■ **Texto de origem**:
De modo que foi assim que eu passei quatro dias nas Caldas da Rainha, e da cidade só fiquei a conhecer uma estrada, algumas ruas e várias rotundas. Cheguei na quinta-feira à tarde, por volta das 19h, e saí na segunda de manhã, logo após o final oficial do evento, já passavam das 6 da manhã! A coisa mais próxima disto que tinha feito foi um gigantesca sessão de jogo de D&D em minha casa há mais de dez anos, mestrada pelo grande JP! Mas, mesmo essa sessão não terá durado mais que umas 14h, portanto é definitivamente um novo recorde pessoal.

Tenho a dizer que Heroquest é um sistema ainda mais lindo na prática do que já parece no livro. A versatilidade e flexibilidade de todo o sistema não tem comparação com nenhum outro RPG minimamente «tradicional». Em que outro jogo é que se pode ter um skill chamado “Sit Quietly” e poder de facto dar-lhe uso em combate e interacções sociais? Em que outro jogo é que eu poderia dar largas à imaginação e criar em dois segundos um objecto mágico chamado “Armband of Great Escapes”, ou dar a um cavalo a habilidade “Make Friends”? Um jogo onde facetas de personalidade e relacionamentos (bons ou maus) com pessoas, grupos, organizações nos podem ajudar directamente nos lançamentos?

■ **Dados registados**:
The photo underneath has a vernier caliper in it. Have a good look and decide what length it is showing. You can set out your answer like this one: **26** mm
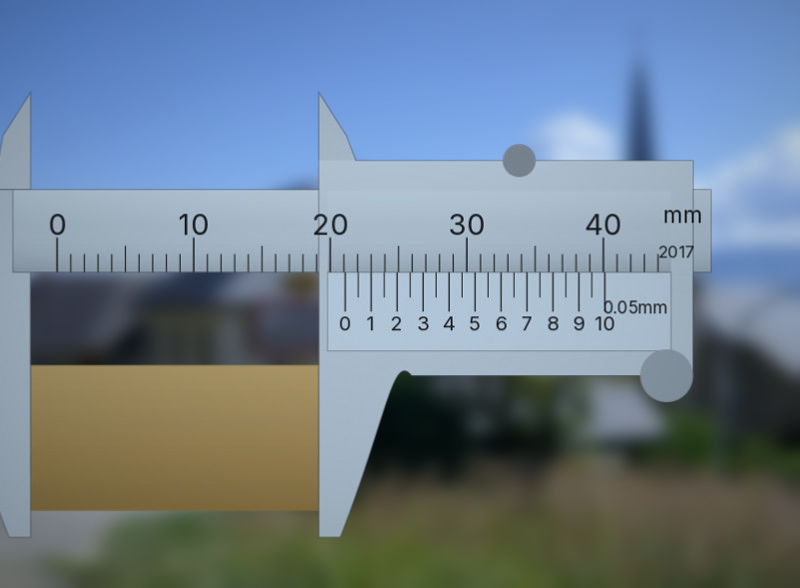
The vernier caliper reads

■ **Tarefa 1**: No relato sobre o evento nas Caldas da Rainha, reescreva de forma mais breve o parágrafo que começa por "De modo que foi assim", mantendo os factos principais.
■ **Tarefa 2**: Prossiga o relato sobre o evento nas Caldas da Rainha a partir da última frase apresentada.
As linhas registadas não são precisas para resolver as tarefas.

■ **Resposta 1**: O autor passou quatro dias nas Caldas da Rainha e só conheceu uma estrada, algumas ruas e várias rotundas. Chegou na quinta-feira, por volta das 19h, e partiu na segunda, depois das 6 da manhã, logo após o fim oficial do evento. Até então, a sua experiência mais próxima tinha sido uma longa sessão de D&D em casa, há mais de dez anos, mestrada por JP, que não durou mais de umas 14h. Por isso, bateu um novo recorde pessoal.

■ **Resposta 2**:
O mais incrível é que as regras são bastante simples. Pondo de lado a magia, o cerne de tudo aquilo cabe em poucas páginas. Não se perde tempo ou esforço a limitar a imaginação dos participantes criando listas rígidas de skills e tentando definir claramente a sua aplicação em jogo. Deixa-se, em vez disso, rédea livre aos jogadores para inventarem o que lhe apetecer, fornecendo apenas guidelines para reger a sua aplicação em função da adequação da skill à situação. Tendo em conta que as situações que os personagens enfrentam nas aventuras atravessam um leque infinito de possibilidades, ou não saíssem elas das cabecinhas pensadoras de seres humanos, também me parece que não faz sentido que as ferramentas mecânicas – com expressão directa em termos de regras – que os jogadores usam, em conjunto com a sua própria cabecinha pensadora, para as ultrapassar se encontrem limitadas e estandardizadas.

Há algo de incrivelmente apelativo em ser colocado face-a-face com um desafio para ultrapassar e ter de usar a imaginação e a astúcia para encontrar na folha de personagem todas as skills, habilidades, relacionamentos e magias que se possam aplicar, tentando espremer dali mais uns pontinhos que podem fazer a diferença. É claro que isto também pode ser um processo longo e cansativo para o Mestre, que tem de aprovar o que os jogadores querem usar, mas pelo menos no meu caso era bastante intuitivo. Normalmente escolhia as minhas opções enquanto o diabo esfregava um olho e depois, como estava na mesma onda que o GM, elas eram quase sempre todas aprovadas. Mas pronto, também era habitual haver quem demorasse demasiado tempo a fazer as suas escolhas, e que precissava de muito input do Mestre para chegar ao resultado final.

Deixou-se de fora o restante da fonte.